Agent Budget Protocol introduces a novel solution for AI agent budget management. By implementing atomic reservations and run-scoped ceilings, it prevents unexpected budget exhaustion during autonomous sessions. This protocol allows seamless integration as middleware, ensuring AI operations remain within financial limits while maintaining performance.
Agent Budget Protocol is designed to establish a real-time budget decision interface for AI agent operations. This draft RFC is open for feedback from developers and engineers alike.
Identifying the Problem
AI agents operate in iterative loops, resulting in exponentially increasing costs due to repeated context resends. Current budget frameworks, which limit expenditures by monthly usage tied to API keys or user accounts, can lead to unexpectedly high costs during autonomous sessions, potentially exhausting a monthly budget within an hour. Crucially, existing systems fail to enforce limits on a per-run basis, leaving users vulnerable.
Proposed Solution
This RFC proposes a comprehensive budget authority that functions in front of provider calls, offering flexibility as a gateway hook, sidecar, or SDK middleware:
- Atomic Reservation: This mechanism ensures that a reservation is made for the estimated cost before each call. The process includes reserving the estimated cost, executing the call, committing the actual costs, and refunding any excess, thus preventing concurrent tool calls from exceeding set ceilings.

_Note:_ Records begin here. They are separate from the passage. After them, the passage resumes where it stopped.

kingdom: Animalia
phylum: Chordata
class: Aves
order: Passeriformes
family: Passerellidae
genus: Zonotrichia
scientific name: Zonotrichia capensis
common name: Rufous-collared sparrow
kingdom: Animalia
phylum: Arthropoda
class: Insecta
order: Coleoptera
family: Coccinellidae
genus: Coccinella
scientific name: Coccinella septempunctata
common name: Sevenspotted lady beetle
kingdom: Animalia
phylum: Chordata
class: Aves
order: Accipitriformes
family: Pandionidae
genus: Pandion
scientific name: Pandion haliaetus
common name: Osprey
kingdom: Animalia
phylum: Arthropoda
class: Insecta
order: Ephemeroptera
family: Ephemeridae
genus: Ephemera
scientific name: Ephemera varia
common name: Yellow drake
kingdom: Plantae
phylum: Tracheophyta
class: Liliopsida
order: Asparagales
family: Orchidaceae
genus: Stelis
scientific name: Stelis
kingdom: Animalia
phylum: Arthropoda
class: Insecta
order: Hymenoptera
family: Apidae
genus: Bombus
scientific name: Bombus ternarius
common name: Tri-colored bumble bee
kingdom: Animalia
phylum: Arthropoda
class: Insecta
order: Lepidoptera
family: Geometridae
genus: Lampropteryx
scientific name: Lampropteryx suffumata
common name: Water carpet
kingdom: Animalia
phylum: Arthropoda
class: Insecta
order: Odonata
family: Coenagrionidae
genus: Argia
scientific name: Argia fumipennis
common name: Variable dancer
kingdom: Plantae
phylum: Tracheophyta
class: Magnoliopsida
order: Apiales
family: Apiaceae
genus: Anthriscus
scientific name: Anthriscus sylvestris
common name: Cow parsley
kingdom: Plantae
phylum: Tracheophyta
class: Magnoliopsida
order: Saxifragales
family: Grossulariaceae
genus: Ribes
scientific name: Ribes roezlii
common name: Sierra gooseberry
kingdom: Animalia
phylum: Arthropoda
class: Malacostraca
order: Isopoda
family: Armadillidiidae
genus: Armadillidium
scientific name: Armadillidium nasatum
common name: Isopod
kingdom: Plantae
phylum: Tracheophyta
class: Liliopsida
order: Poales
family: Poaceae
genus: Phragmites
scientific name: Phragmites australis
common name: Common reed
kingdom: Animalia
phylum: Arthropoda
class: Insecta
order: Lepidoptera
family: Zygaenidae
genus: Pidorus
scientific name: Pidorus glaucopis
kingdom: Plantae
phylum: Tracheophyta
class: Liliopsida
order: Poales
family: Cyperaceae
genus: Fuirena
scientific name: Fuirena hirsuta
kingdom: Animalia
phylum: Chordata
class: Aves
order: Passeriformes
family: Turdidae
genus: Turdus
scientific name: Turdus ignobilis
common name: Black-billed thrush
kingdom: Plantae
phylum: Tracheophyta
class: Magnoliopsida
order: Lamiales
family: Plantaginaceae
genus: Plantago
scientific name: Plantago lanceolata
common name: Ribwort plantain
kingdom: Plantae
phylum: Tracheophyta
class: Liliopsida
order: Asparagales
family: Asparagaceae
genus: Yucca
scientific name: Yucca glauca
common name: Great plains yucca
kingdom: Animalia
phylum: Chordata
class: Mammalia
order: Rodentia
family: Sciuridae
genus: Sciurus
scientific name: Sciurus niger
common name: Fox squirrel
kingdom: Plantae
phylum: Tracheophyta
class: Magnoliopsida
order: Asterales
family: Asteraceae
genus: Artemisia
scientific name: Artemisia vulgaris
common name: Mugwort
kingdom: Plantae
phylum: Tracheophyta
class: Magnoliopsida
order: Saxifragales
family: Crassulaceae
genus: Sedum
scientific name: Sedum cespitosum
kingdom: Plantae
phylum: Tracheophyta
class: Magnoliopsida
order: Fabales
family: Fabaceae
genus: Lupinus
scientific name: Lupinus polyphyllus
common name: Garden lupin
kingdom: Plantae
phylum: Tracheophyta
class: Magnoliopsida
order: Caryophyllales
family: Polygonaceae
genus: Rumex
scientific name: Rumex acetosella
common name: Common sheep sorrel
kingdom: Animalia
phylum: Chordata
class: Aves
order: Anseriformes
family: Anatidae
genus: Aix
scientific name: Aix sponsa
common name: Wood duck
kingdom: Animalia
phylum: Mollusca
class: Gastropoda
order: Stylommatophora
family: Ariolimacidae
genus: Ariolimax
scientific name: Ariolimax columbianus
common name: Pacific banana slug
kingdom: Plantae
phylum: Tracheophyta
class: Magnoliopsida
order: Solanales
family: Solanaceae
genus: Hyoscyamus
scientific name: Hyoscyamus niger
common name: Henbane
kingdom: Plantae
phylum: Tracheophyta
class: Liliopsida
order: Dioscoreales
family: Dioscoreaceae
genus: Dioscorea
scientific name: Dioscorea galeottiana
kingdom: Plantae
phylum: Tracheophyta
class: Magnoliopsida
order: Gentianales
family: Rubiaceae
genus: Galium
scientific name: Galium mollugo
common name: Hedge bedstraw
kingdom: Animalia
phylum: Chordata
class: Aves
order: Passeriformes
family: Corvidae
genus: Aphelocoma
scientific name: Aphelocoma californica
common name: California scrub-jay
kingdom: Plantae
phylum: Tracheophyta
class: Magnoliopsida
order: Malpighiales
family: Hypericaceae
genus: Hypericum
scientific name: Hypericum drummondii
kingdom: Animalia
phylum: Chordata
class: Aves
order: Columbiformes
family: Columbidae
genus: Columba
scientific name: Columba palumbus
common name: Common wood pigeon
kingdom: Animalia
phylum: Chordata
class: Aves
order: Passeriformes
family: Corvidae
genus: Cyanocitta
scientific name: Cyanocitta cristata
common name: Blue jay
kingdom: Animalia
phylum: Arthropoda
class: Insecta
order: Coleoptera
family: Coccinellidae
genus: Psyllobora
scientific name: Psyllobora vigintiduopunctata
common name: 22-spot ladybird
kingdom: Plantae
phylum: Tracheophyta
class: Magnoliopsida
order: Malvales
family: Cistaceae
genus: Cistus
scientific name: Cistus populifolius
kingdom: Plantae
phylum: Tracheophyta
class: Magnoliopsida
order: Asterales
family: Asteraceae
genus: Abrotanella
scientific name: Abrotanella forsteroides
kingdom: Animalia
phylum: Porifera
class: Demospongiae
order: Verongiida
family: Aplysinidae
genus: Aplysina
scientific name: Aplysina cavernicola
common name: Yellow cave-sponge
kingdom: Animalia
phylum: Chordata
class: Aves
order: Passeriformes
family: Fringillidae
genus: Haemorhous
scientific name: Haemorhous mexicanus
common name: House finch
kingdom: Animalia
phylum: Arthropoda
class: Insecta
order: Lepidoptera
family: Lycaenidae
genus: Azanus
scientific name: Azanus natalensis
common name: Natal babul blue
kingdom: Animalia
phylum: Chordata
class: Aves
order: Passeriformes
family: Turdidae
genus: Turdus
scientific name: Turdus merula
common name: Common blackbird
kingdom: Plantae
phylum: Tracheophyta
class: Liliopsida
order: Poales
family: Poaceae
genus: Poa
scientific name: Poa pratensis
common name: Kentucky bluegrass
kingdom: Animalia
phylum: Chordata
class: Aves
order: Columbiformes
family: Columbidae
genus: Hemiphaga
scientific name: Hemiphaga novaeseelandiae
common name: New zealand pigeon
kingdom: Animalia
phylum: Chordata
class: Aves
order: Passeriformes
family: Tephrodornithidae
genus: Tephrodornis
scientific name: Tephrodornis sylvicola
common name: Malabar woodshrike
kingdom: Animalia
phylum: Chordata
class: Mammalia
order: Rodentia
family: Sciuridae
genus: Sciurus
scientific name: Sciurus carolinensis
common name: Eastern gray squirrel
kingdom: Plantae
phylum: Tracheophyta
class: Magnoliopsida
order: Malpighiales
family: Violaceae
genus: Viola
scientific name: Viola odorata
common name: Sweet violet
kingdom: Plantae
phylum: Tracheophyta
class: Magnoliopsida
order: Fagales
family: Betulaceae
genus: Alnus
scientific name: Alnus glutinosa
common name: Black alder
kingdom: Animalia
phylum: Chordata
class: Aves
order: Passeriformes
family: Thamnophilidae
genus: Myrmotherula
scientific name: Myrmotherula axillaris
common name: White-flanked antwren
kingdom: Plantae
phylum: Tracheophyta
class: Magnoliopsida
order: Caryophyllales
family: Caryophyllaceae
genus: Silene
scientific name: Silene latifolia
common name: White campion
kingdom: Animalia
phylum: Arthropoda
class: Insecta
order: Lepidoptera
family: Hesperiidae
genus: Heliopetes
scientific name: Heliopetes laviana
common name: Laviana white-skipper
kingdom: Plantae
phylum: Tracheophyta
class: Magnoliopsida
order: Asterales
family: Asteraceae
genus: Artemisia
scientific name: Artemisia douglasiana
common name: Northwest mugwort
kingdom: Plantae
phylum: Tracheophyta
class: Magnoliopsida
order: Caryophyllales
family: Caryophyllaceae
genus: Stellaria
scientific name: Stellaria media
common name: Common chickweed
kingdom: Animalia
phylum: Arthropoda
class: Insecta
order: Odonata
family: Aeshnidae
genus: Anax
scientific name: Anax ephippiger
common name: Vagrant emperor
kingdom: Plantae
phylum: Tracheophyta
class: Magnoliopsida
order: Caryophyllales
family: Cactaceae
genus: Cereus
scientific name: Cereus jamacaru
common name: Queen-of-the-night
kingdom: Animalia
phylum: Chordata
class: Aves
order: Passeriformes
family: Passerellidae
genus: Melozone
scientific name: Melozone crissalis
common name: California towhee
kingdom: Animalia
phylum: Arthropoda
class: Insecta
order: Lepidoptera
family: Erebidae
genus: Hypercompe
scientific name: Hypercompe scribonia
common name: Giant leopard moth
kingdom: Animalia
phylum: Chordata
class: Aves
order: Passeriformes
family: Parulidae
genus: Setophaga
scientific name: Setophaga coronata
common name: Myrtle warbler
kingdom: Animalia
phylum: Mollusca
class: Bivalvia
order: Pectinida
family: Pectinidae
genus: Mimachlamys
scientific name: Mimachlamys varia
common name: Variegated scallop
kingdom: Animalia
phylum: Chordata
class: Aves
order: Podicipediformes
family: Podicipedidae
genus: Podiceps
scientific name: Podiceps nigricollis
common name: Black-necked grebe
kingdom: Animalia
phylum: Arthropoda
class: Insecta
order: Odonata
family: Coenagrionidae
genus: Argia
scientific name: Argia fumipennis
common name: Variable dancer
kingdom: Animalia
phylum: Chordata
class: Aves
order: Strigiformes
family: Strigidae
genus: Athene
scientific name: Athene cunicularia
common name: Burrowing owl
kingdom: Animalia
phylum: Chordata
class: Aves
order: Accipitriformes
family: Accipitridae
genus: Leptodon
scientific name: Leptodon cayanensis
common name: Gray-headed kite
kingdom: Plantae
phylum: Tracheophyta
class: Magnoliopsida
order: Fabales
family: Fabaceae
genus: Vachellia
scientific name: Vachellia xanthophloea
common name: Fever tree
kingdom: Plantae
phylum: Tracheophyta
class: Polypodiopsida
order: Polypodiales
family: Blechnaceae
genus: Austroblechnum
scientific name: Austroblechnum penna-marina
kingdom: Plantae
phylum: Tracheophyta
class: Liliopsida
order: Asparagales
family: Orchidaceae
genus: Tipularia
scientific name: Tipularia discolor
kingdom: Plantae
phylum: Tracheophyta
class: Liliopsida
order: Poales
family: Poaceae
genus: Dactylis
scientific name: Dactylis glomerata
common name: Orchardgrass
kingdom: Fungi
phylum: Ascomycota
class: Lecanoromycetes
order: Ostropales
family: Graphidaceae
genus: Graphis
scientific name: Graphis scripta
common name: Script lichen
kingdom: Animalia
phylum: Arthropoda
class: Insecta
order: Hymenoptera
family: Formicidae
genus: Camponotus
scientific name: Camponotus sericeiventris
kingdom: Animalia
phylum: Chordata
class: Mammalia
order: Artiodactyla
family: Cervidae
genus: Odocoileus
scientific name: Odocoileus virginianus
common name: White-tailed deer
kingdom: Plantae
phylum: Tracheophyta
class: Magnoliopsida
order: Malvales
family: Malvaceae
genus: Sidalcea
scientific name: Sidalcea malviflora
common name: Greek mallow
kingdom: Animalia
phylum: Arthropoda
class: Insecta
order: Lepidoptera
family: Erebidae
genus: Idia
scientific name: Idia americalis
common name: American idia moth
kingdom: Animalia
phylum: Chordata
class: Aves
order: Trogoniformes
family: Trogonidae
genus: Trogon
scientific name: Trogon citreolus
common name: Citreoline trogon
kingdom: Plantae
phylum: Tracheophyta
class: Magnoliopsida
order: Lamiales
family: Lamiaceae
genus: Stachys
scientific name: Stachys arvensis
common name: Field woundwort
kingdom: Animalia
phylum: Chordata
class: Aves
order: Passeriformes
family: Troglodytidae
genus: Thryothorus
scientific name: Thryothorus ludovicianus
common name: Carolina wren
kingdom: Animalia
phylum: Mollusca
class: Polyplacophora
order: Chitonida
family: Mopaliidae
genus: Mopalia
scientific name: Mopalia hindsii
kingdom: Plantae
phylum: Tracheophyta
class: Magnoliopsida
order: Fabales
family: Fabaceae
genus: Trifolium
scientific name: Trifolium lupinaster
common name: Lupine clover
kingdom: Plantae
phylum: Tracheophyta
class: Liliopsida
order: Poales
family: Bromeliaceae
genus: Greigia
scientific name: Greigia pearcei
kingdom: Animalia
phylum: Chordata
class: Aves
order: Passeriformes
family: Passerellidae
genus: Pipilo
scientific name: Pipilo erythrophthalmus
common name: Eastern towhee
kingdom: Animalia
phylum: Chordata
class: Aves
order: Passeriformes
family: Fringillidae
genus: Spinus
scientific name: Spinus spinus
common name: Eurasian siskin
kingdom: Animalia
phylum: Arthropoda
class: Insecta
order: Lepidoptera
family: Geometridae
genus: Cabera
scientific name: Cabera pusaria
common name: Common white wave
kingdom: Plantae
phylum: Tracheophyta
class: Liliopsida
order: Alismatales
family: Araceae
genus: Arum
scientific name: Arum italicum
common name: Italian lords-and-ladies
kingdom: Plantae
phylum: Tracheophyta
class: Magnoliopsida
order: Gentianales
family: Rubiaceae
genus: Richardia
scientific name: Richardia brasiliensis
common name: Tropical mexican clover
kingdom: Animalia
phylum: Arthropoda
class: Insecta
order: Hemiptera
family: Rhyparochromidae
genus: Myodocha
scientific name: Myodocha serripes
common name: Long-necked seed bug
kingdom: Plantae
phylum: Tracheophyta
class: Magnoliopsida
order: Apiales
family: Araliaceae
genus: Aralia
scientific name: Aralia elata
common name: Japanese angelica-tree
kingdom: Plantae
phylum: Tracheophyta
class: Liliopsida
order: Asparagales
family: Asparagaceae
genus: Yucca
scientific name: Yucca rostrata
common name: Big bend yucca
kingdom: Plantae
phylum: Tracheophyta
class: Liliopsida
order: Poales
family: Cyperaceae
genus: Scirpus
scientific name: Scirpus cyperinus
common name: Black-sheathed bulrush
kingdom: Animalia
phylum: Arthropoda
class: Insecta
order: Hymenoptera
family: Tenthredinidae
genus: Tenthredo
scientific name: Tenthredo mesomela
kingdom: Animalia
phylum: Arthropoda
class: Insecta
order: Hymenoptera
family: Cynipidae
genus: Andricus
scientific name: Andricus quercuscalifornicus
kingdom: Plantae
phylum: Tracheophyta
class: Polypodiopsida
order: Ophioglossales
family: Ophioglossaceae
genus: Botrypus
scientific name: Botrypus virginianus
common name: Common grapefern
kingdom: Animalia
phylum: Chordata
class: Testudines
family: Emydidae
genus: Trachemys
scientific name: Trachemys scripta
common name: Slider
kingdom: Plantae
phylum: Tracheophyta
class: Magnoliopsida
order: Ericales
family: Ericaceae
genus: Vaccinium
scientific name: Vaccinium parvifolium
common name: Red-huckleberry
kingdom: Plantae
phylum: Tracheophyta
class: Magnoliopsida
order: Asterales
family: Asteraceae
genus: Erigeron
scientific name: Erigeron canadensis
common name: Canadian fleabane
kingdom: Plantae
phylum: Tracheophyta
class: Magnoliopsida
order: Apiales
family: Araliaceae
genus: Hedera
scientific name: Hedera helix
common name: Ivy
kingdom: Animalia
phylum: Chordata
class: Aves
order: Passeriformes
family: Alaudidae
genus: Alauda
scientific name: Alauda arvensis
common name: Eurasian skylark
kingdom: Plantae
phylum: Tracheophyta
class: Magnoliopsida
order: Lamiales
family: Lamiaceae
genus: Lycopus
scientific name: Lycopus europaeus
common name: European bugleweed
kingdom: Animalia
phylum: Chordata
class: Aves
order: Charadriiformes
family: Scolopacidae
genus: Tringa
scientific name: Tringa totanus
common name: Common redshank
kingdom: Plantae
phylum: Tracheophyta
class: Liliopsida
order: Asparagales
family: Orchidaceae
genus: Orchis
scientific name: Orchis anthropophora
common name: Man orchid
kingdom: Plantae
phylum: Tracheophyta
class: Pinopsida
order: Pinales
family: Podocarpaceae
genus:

- Run-Scoped Ceilings: These ceilings will be binding to identities while also maintaining user and key scopes.
- Fail-Closed Pricing: This model denotes that a route with an unknown price is unroutable, effectively ensuring it is never free.
- Machine-Readable Budget Protocol: This feature utilizes response headers and adheres to RFC 9457 problem details, allowing agents to switch to more cost-effective, capability-valid models when budgets decrease.
- Staged Adoption: The framework accommodates gradual implementation, starting from advisory warnings to eventual enforcement of ceilings.
For comprehensive details, refer to the full document: RFC.md.
Current State
This protocol is at Draft v3, with active requests for feedback, particularly from platform and infrastructure engineers who are deploying large language model (LLM) gateways in real-world environments. Input can be provided in the Discussions, especially regarding the open questions outlined in section 7 of the RFC.
Relation to Existing Tools
The Agent Budget Protocol is not a competing model gateway or provider abstraction. Its first intended implementation is as a pre-call hook for LiteLLM, integrating seamlessly with current deployments. This design stems from experiences with ModelMuxer, a previously established LLM router that includes pre-call budget gating, which has been maintained since 2025. The current RFC redesigns the budgeting layer to better accommodate the actual breakdowns observed in production agent workloads.